According to Michael Fabiano, Tebow averaged nine fantasy points per game during his tenure with Denver– with just his legs alone. He scored a rushing touchdown in every single one of his starts during the 2010 campaign. Manziel, meanwhile, averaged 15 fantasy points per game in college as a runner, and while you cannot expect that, consider this. Via Matt Schauf, there have been four rookie quarterbacks since 1969 to rush for at least 400 yards. All four finished as top-12 fantasy passers.
I’ve made the case too many times, but Ben Tate is a bust of mine.
Many people were probably high on the former Texans back after signing with the Browns to become their featured back, and I get it. The guy has talent, showed flashes as a backup, and will now be the featured back in an offense. However, it’s not exactly looking like that any longer. Rookie Terrance West is drawing a ton of buzz, and continues to impress. Meanwhile, Tate has showed zero signs of durability during his first three seasons. Get this. The guy has missed 24 of 64 possible regular season contests (38%), while showing up on the Texans injury report 80 percent of the time, according to ESPN. He’s dealt with ankle, ribs, foot, head, you name it, he’s battled the injury. Cleveland suddenly wants to run the football as much as anyone in football, one year after throwing it more than anyone in football. I’m not sold that Tate will be able to withstand this potential workload, which is why West is going in the 7th or 8th round at the moment.
Meanwhile, new head coach Mike Pettine is more of a defensive-minded coach, but he realizes how effective the ground and pound is, especially during his time as the DC in New York with the Jets. During his time there, the Jets ranked 1st, 2nd, 17th and 7th in rushing attempts per game. Also, Kyle Shanahan has been a run-oriented coordinator during his tenure in the league, too.

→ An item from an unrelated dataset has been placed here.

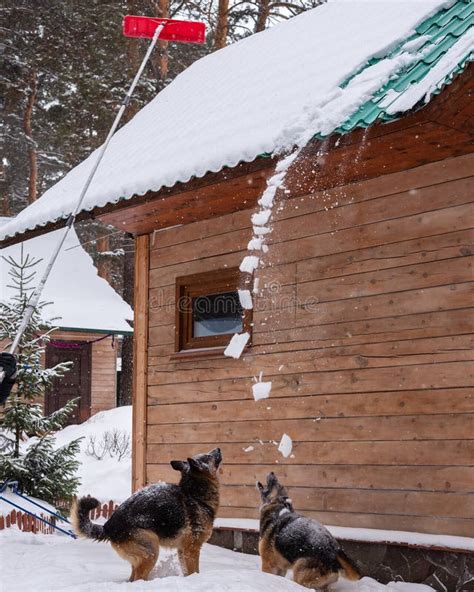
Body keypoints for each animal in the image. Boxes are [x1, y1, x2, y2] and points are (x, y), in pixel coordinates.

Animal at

I wouldn’t be at all surprised if Tate played less than 10 games this year, or, if he does stay healthy, we see a committee approach in this backfield.
Cleveland receives, Cleveland loses.
A year after watching the making of a star, the Browns are prepared to lose Josh Gordon for at least half of the year, it seems. Despite missing two contests last year, Gordon still dominated the league, leading all receivers in fantasy points, recording a whopping 15.8 fantasy points per game. Sadly, he is gone, for the time being, and the Browns have a major hole in their receiving corp.
And, call me crazy, but I’m not too excited about Miles Austin or Nate Burleson, but one guy does offer some appeal. Andrew Hawkins could very well be this team’s number one wideout in terms of targets, especially if he operates out of the slot. Hawkins is a very good player, an elite route-runner and has strong speed to make big plays for this offense. Other than that, pray Gordon appeals his suspension and gets it limited.
Well, at least they still have Jordan Cameron.
Through the first eight weeks of the season, only Jimmy Graham had more fantasy points among tight ends than Cameron, whose offseason sleeper appeal came to fruition. Offensive coordinator Norv Turner created another fantasy star at tight end, but should we be concerned with his absence? Last year, Cameron operated out of the slot 60.3 percent of the time (via PFF). Only Tony Gonzalez ran out of the slot more among tight ends. With no Gordon, Cameron should lead this entire team in targets, receptions and touchdowns. Manziel is used to throwing it up to big targets (see Evans, Mike), so I think he can consistently get him the ball. Also, tight ends seem to be a rookie passers best friend.